Comment Varsovie veut transformer son métro en source de chaleur
Baisser la température de 4 degrés sur les quais du métro de Varsovie, mais surtout réutiliser la chaleur qui habite les galeries du transport souterrain. C’est le nouvel objectif de la ville, dans le cadre d’un partenariat entre public et privé pour la transition énergétique.
L’air est frais à Varsovie, mais une fois sur les quais du métro, la chaleur devient insoutenable. Une situation désagréable pour les usagers, mais qui pourrait très bien être une source d’innovation pour le mix énergétique polonais. Dans le quartier de Bomowo, à l’ouest de la ville, une première station de métro a été retenue par les autorités publiques. Le but, « récupérer une partie de l’air chauffé par les frottements des roues des trains de métro, les moteurs électriques et la présence de passagers pour alimenter le réseau de chauffage urbain de Varsovie », explique Anna Barton, porte-parole du métro de la capitale. Ce seront « des bâtiments, des maisons et de l’eau dans la ville » qui bénéficieront de ce programme.
Amorcer la transition énergétique
Car si de tels projets voient le jour, c’est parce que la Pologne est en pleine phase de transition énergétique. Sur le plan européen, le pays est un mauvais élève. Il faut dire qu’il sort difficilement d’une tradition minière et d’un mix énergétique composé à 85% d’origine fossile, dont 45% provenant du charbon selon un rapport publié en 2022 par l’Agence Internationale de l’Energie.
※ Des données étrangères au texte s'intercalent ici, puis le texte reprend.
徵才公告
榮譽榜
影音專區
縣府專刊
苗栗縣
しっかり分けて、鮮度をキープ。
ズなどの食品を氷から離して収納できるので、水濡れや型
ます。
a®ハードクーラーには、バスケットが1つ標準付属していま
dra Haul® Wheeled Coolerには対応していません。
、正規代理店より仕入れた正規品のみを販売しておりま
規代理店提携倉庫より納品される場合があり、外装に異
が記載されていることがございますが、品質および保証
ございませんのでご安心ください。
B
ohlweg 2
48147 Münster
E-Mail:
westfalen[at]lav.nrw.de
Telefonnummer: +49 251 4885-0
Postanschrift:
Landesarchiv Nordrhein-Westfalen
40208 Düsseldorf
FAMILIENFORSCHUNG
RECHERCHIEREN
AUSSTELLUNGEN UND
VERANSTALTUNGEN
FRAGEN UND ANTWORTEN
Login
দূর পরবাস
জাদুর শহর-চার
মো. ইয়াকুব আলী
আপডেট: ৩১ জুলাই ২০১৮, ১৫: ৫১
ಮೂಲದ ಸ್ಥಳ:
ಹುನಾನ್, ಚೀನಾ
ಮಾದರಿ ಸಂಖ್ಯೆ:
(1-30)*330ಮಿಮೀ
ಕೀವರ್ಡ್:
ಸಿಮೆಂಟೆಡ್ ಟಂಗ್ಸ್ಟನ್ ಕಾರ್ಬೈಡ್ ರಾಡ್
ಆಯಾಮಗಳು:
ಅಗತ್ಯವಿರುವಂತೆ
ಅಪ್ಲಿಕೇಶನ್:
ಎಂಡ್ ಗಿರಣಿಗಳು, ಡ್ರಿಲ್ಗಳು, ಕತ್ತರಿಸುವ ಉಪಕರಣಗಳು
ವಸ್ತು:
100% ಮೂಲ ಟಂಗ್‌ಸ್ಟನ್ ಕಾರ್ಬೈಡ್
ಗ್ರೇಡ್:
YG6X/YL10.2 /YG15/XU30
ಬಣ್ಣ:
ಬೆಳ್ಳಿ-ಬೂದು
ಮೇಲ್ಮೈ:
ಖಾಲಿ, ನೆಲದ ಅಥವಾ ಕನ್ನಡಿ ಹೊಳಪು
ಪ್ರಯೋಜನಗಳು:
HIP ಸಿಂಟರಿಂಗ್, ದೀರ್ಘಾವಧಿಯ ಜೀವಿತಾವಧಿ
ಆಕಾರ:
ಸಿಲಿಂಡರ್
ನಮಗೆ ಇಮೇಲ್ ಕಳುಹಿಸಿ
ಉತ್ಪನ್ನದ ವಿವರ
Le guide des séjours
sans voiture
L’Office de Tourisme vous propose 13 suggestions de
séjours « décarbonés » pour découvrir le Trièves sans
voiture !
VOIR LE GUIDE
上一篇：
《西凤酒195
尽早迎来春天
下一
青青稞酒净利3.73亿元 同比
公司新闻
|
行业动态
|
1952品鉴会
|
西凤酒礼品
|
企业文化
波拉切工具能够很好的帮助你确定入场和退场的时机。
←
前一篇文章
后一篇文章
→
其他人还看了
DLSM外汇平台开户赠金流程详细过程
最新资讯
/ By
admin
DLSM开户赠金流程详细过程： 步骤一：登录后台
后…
A l’aube d’une neutralité carbone exigée par l’Union européenne d’ici 2050, Anna Barton explique la ligne à suivre : « il y a une stratégie nationale visant à diversifier les sources d’énergie et réduire la dépendance aux combustibles fossiles ». Une stratégie dont on voit déjà les premiers effets. Entre Poznan et Varsovie, les champs se remplissent de panneaux solaires, quelques cheminées de centrales thermiques crachent une fumée blanche.
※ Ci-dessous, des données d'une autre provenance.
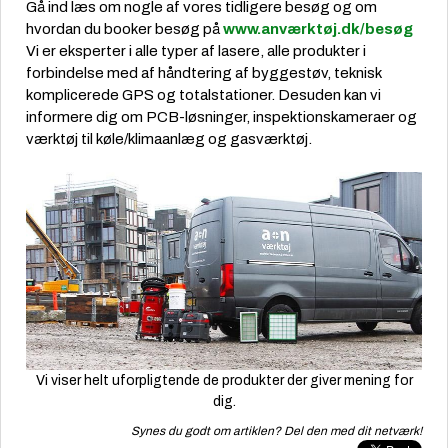
Gå ind læs om nogle af vores tidligere besøg og om
hvordan du booker besøg på
www.anværktøj.dk/besøg
Vi er eksperter i alle typer af lasere, alle produkter i
forbindelse med af håndtering af byggestøv, teknisk
komplicerede GPS og totalstationer. Desuden kan vi
informere dig om PCB-løsninger, inspektionskameraer og
værktøj til køle/klimaanlæg og gasværktøj.
Vi viser helt uforpligtende de produkter der giver mening for
dig.
Synes du godt om artiklen? Del den med dit netværk!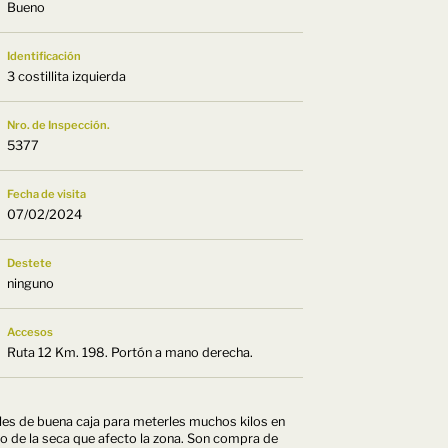
Bueno
Identificación
3 costillita izquierda
Nro. de Inspección.
5377
Fecha de visita
07/02/2024
Destete
ninguno
Accesos
Ruta 12 Km. 198. Portón a mano derecha.
ales de buena caja para meterles muchos kilos en
do de la seca que afecto la zona. Son compra de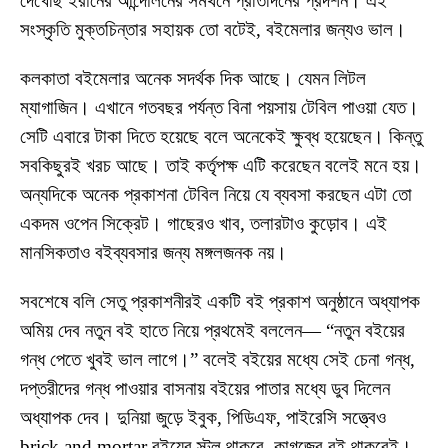
দেখেছি ইরানের আন্দোলনের সমর্থনে প্রতিদিনের প্রদর্শন। এই
সংস্কৃতি মুক্তচিন্তার সহায়ক তো বটেই, ব‌ইমেলার জন্যও ভাল।
কলকাতা ব‌ইমেলার অনেক সদর্থক দিক আছে। যেমন লিটল
ম্যাগাজিন। এখানে গতবছর পর্যন্ত বিনা পয়সায় টেবিল পাওয়া যেত।
সেটি এবারে টাকা দিতে হয়েছে বলে অনেকেই ক্ষুব্ধ হয়েছেন। কিন্তু
সবকিছুরই খরচ আছে। তাই কর্তৃপক্ষ এটি করেছেন বলেই মনে হয়।
অন্যদিকে অনেক প্রকাশনা টেবিল নিয়ে যে ব্যবসা করছেন এটা তো
একদম ওপেন সিক্রেট। গাছেরও খাব, তলারটাও কুড়োব। এই
মানসিকতাও ব‌ইব্যবসার জন্য মঙ্গলজনক নয়।
সবশেষে বলি সেতু প্রকাশনীরই একটি ব‌ই প্রকাশ অনুষ্ঠানে অধ্যাপক
অমিয় দেব নতুন ব‌ই হাতে নিয়ে প্রথমেই বললেন— “নতুন ব‌ইয়ের
গন্ধ পেতে খুবই ভাল লাগে।” বলেই ব‌ইয়ের মধ্যে সেই চেনা গন্ধ,
দপ্তরীদের গন্ধ পাওয়ার বাসনায় ব‌ইয়ের পাতার মধ্যে ডুব দিলেন
অধ্যাপক দেব। দুনিয়া জুড়ে ইবুক, পিডিএফ, পাইরেসি সত্ত্বেও
brick and mortar ব‌ইয়ের স্টল থাকবে, কাগজের ব‌ই থাকবেই।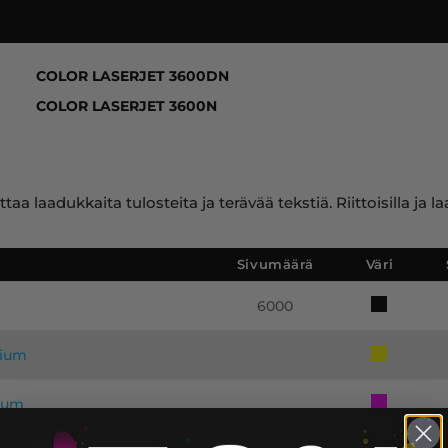
600 SERIES, COLOR LASERJET 3600DN, COLOR LASERJ
COLOR LASERJET 3600DN
COLOR LASERJET 3600N
ttaa laadukkaita tulosteita ja terävää tekstiä. Riittoisilla 
Sivumäärä
Väri
6000
mium
mium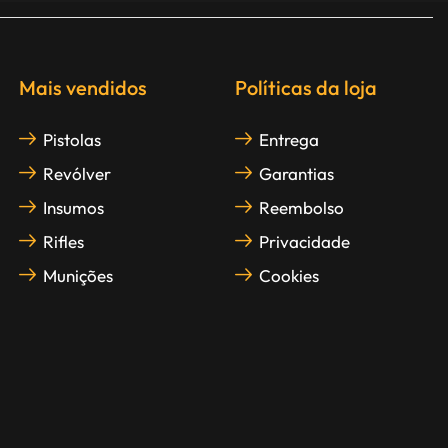
Mais vendidos
Políticas da loja
Pistolas
Entrega
Revólver
Garantias
Insumos
Reembolso
Rifles
Privacidade
Munições
Cookies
Alors la capitale polonaise se fait le visage du changement énergétique. Pour preuve, le fameux phénomène du smog qui pollue l’air de la capitale est en pleine décroissance. « Un accord a été signé en février 2024 pour améliorer l’utilisation efficace de l’énergie ». Elle ajoute que le projet n’est pas encore installé, mais que « la station de Bemowo accueillera un système pilote » avant que cette solution ne soit étendue à d’autres stations. Un choix minutieusement étudié, car l’installation d’un tel système requiert des conditions précises. La plus importante étant de placer ce système à proximité « d’un réseau de chauffage existant, afin de garantir une alimentation efficace pour les consommateurs » précise la porte-parole.
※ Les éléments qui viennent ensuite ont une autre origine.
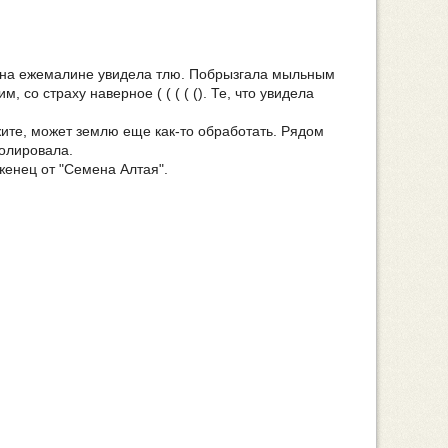
 на ежемалине увидела тлю. Побрызгала мыльным
 со страху наверное ( ( ( ( (). Те, что увидела
ите, может землю еще как-то обработать. Рядом
золировала.
аженец от "Семена Алтая".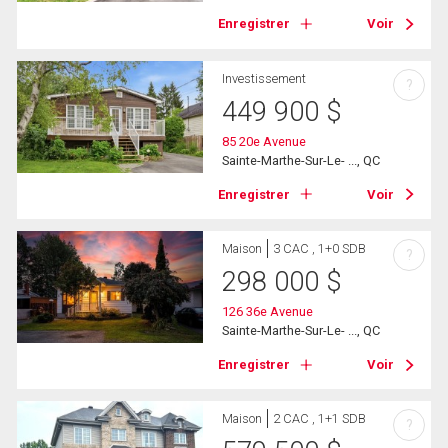
Enregistrer
Voir
Investissement
?
449 900
$
85 20e Avenue
Sainte-Marthe-Sur-Le- ..., QC
Enregistrer
Voir
Maison
3 CAC , 1+0 SDB
?
298 000
$
126 36e Avenue
Sainte-Marthe-Sur-Le- ..., QC
Enregistrer
Voir
Maison
2 CAC , 1+1 SDB
?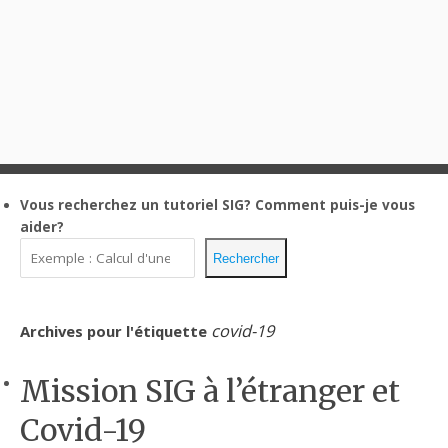
Vous recherchez un tutoriel SIG?
Comment puis-je vous
aider?
Rechercher
covid-19
Archives pour l'étiquette
Mission SIG à l’étranger et
Covid-19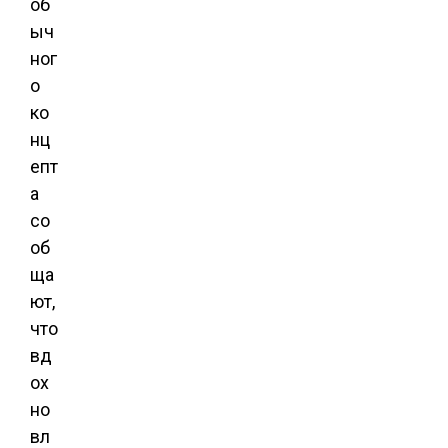
об
ыч
ног
о
ко
нц
епт
а
со
об
ща
ют,
что
вд
ох
но
вл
Si la démarche est en partie publique, elle résulte aussi d’un partenariat avec l’acteur privé Veolia. Car l’entreprise d’énergie « gère le plus grand réseau de chauffage urbain de l’Union européenne », explique Pawel Zbiegniewski, directeur de la communication chez Veolia Energie Varsovie. À cet égard, ce sont près de 1900 km de canalisations pour une « fourniture de chaleur à plus de 1,4 millions de varsoviens ». C’est d’ailleurs à l’occasion d’un concours interne d’innovation que Veolia a mis ce projet sur la table. « Il s’agit d’un vaste programme qui, entre autres, explore la possibilité de récupérer la chaleur des salles de serveurs et des eaux usées, chaleur qui normalement est perdue ». Un projet qui concerne le métro donc, mais qui voit aussi plus grand.
Quelles économies ?
« Seulement à Varsovie, cette chaleur disponible pourrait couvrir les besoins de chauffage d’au moins 275.000 habitants », détaille Anna Barton. Car dans le monde, l’excès de chaleur est la plus grande source d’énergie inutilisée dans le monde. En revanche, gare à la répartition des gains. La chaleur récupérée dans le métro ne sera pas seulement exploitée par la ville mais fera aussi l’objet d’une gestion partagée avec l’entreprise privée Veolia.
Si ce projet pilote pourrait être un succès à Varsovie, il n’est pas tout-à-fait nouveau. « Une solution similaire est mise en œuvre à Londres, à plus grande échelle bien sûr » précise Pawel Zbiegniewski. De fait, la Pologne ne s’arrête pas là en termes de partenariats. Anna Barton explique que le « Bureau des Infrastructures veut trouver des alternatives aux combustibles fossiles. » mais ajoute surtout que le métro n’est pas la seule source viable car la récupération de chaleur peut aussi venir des eaux usées ou des data centers. Des solutions prometteuses pour le futur du mix énergétique polonais.